Tyler credits Kotek's investment for upgrading Clinton Triangle from a large tent encampment to a smaller capacity village with pods, air conditioning and heat.
"We actually recommended that they not do large sites like that because it would not … we wouldn't be able to provide adequate services to people," Tyler said. "Nobody would. No organization could go into a 500-person site."
Jessica Vega Pederson, Multnomah County chair, issued an executive order Oct. 12, speeding up a homeless services package passed by the county board on Sept. 28 to send $16 million to the city of Portland. The package earmarked money for operations, expanding the second and third TASS locations and adding 200 beds to the city's shelter continuum.

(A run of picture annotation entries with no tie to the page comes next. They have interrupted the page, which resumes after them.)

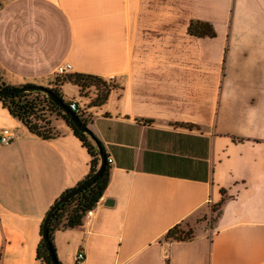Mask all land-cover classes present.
I'll list each match as a JSON object with an SVG mask.
<instances>
[{
	"label": "crops",
	"instance_id": "crops-1",
	"mask_svg": "<svg viewBox=\"0 0 264 264\" xmlns=\"http://www.w3.org/2000/svg\"><path fill=\"white\" fill-rule=\"evenodd\" d=\"M63 63L112 82L107 100L59 83ZM0 77L79 104L113 159L89 220L55 231L61 264H264V0H0ZM51 126L32 133L0 100L17 132L0 144V264H44V218L90 172L72 127ZM177 224L193 237L167 239Z\"/></svg>",
	"mask_w": 264,
	"mask_h": 264
},
{
	"label": "trees",
	"instance_id": "trees-1",
	"mask_svg": "<svg viewBox=\"0 0 264 264\" xmlns=\"http://www.w3.org/2000/svg\"><path fill=\"white\" fill-rule=\"evenodd\" d=\"M188 32L191 35L201 38L215 37L217 35V31L215 30L213 24L203 20H192L189 24ZM57 81L59 83L71 81L80 87L82 93H84L85 90L91 86L97 87L99 89V92L97 94L96 99L92 101V104L94 105H100L104 103L107 100L109 93L112 89V86H110L109 83L103 78L91 74H69L62 79L58 78ZM27 86L35 85L27 84ZM14 87L15 86L6 85V88ZM47 89L52 90L62 98L60 92L57 89ZM0 100L2 101L4 107L9 110L11 115L21 120L32 133H35L44 139H52L59 135V133L53 129L49 120H47V125L45 126L39 124L38 122L30 120V115L35 113L37 105L33 100L27 99V94L25 93V91L20 93H14L11 95H0ZM55 106H57L60 111H62L61 116L72 127L75 135L82 141L83 145L87 148L88 152L92 156V160L90 172L76 186L67 189L59 196L58 199H56L41 224V239L37 248V258H39L44 264H55L51 259L50 252L44 238L45 224L47 218L50 216L48 222L49 240L53 252L55 254L57 264H61L57 257L54 245L55 231L58 229H68L82 225L86 211L94 208L98 204L99 200L101 199L107 188L110 179V164L107 163L102 174L92 184L84 188L77 195L68 199H64L69 192H71L77 186L81 185L85 180L90 178L97 171L101 161L100 151L105 152V148L101 140L90 129L89 132H84L80 130L72 122L70 116L64 112L63 108H61L57 104ZM75 114L79 116L76 112ZM233 140L243 141L244 139L239 137H233ZM221 193L223 195L222 199L217 205L212 206L213 211H216L217 208L221 209L223 203L227 199L226 190L222 189ZM193 234L194 231L191 227L185 229L181 224H177L168 230L166 238L175 240H188L193 237Z\"/></svg>",
	"mask_w": 264,
	"mask_h": 264
},
{
	"label": "water",
	"instance_id": "water-1",
	"mask_svg": "<svg viewBox=\"0 0 264 264\" xmlns=\"http://www.w3.org/2000/svg\"><path fill=\"white\" fill-rule=\"evenodd\" d=\"M29 89L45 91L49 95L50 99L55 104H57L58 106L63 108L64 112L70 116L72 122L75 124V126L77 128H79L80 130H82L84 132H89V128L87 127V125L81 120V118L79 116H77L75 114L74 111H72L70 109L69 105L65 101H63V99L60 96H58L55 92H53L50 89H47L46 87H41V86H37V85H35V86L22 85V86H15L14 88H1L0 87V95H11L14 93L24 92V91L29 90ZM100 158H101V161H100V165H99L97 171L90 178L85 180L81 185L77 186L71 192H69L65 196L64 199H68L70 197L77 195L84 188H86L87 186L92 184L102 174L104 168L106 167V165L108 163V160H107L108 157H107V154L105 152L100 151ZM49 218H50V216L46 220L44 238H45V241L47 243L51 259L55 264H57L56 257H55V254L53 252V249H52V246H51V243L49 240V235H48Z\"/></svg>",
	"mask_w": 264,
	"mask_h": 264
},
{
	"label": "rangeland",
	"instance_id": "rangeland-1",
	"mask_svg": "<svg viewBox=\"0 0 264 264\" xmlns=\"http://www.w3.org/2000/svg\"><path fill=\"white\" fill-rule=\"evenodd\" d=\"M112 85L114 84L112 83ZM0 87L6 88V84L2 81L1 77ZM25 93L27 94V99L33 100L37 105L35 113L30 115V120H33L34 122H38L39 124L45 126L47 125V120H49L50 122L56 121L62 114V111H60V109L55 106L56 104L50 99L49 95L45 91L29 89L26 90ZM84 93L86 94L87 92ZM96 97H94L92 101H94ZM49 100H51V102H49ZM219 213L220 209L217 208L216 211L213 212V215L209 222L211 223L212 220H215Z\"/></svg>",
	"mask_w": 264,
	"mask_h": 264
},
{
	"label": "built area",
	"instance_id": "built-area-1",
	"mask_svg": "<svg viewBox=\"0 0 264 264\" xmlns=\"http://www.w3.org/2000/svg\"><path fill=\"white\" fill-rule=\"evenodd\" d=\"M73 70V66L70 63H63L60 64L57 69H56V73L57 76L62 79L65 76L69 75L72 73ZM110 86H114L112 85V82H109ZM49 102H51V100H49ZM70 109L74 112H76L79 117L80 115L83 114V107H81L79 104H77L76 102H71L68 104ZM17 137V132L10 128V127H4L0 129V144L2 145H8L11 142H13V140ZM108 163L111 165L113 163V159L111 157L107 158ZM94 212V209H89L88 211H86L83 220L88 221L89 218L92 216ZM85 259V254L83 251L78 252L77 254V264H81L82 261Z\"/></svg>",
	"mask_w": 264,
	"mask_h": 264
}]
</instances>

Metro allocated the most significant total shelter investment to Multnomah County through tax funds collected by Measure 26-210, which voters passed in 2020. Metro sent $174.7 million in Supportive Housing Services, or SHS, funds to the county between July 2022 and October 2023. Of that total, $20.7 million went to pay for the city’s TASS sites, including the $16 million the county sent for future TASS operations and an additional $4.7 million to purchase 140 pods and develop the new recreational vehicle TASS, according to Comnes.
Local funding may ultimately converge under a new agreement between the city and county. Since Multnomah County receives SHS funds, and most services are county-based, Wheeler said it is best positioned to run the sites long-term. (When that might happen remains unclear.)
Despite funding and structural improvements, multiple homeless Portlanders who spoke to Street Roots said they felt anxious at Clinton Triangle, saying the staff repeatedly violated basic privacy standards. The first homeless Portlander who spoke to Street Roots said staff unlocked a shower door as they were showering. Another reported staff frequently peered into their pod through a window and said they became uncomfortable when staff consistently gave them unwanted attention.
For some homeless Portlanders navigating life on the streets, the pot of gold at the end of the rainbow feels more like an illusion than a promise.
"Honestly, I'm really disappointed in the whole thing," one homeless Portlander said.